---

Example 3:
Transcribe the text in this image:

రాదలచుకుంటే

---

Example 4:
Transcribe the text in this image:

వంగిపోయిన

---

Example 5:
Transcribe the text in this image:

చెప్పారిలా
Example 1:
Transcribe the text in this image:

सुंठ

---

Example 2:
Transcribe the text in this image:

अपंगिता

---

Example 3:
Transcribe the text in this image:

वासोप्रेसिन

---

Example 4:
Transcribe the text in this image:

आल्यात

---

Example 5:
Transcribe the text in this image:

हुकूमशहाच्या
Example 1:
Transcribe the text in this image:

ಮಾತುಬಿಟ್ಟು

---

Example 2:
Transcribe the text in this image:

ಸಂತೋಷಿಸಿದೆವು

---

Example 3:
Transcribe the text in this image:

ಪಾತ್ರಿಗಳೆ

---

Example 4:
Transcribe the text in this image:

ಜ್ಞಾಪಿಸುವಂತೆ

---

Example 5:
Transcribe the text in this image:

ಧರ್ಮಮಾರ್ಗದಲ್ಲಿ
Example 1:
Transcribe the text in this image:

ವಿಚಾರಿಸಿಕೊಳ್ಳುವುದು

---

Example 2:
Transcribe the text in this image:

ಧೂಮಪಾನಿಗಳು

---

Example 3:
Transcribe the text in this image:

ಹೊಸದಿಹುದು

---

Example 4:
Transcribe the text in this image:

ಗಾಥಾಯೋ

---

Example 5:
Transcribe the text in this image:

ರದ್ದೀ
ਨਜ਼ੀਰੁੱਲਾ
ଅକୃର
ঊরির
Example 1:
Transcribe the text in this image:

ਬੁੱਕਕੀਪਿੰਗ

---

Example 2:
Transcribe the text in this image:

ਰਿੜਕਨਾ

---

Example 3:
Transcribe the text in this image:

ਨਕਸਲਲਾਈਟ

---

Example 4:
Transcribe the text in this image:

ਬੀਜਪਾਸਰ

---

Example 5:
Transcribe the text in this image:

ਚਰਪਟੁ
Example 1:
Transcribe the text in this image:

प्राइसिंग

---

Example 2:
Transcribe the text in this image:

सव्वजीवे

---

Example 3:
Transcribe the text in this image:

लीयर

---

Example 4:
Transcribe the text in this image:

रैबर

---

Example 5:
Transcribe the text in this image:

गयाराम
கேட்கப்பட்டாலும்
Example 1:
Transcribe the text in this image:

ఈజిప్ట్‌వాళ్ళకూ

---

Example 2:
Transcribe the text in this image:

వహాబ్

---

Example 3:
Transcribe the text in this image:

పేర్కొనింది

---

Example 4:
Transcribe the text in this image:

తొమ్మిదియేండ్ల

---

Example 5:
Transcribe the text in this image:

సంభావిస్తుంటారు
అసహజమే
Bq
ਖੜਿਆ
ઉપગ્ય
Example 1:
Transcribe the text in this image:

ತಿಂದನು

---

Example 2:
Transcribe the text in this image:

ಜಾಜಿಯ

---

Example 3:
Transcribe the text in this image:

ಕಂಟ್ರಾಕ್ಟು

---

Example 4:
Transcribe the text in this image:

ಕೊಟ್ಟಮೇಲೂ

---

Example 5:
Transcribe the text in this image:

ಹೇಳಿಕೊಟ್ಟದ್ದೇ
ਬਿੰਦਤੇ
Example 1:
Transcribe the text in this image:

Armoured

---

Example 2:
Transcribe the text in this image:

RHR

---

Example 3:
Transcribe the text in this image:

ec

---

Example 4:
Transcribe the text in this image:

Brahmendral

=======

• Set exercise
Render the rows from the beginning up to and including the line with "वासोप्रेसिन" as a two-column CSV with the headers instruction and answer, one line per row. Put each row's instruction and its answer in a single quoted field each, with any line breaks replaced by spaces.

• Answer to this problem
instruction,answer
"--- Example 3: Transcribe the text in this image:","రాదలచుకుంటే"
"--- Example 4: Transcribe the text in this image:","వంగిపోయిన"
"--- Example 5: Transcribe the text in this image:","చెప్పారిలా"
"Example 1: Transcribe the text in this image:","सुंठ"
"--- Example 2: Transcribe the text in this image:","अपंगिता"
"--- Example 3: Transcribe the text in this image:","वासोप्रेसिन"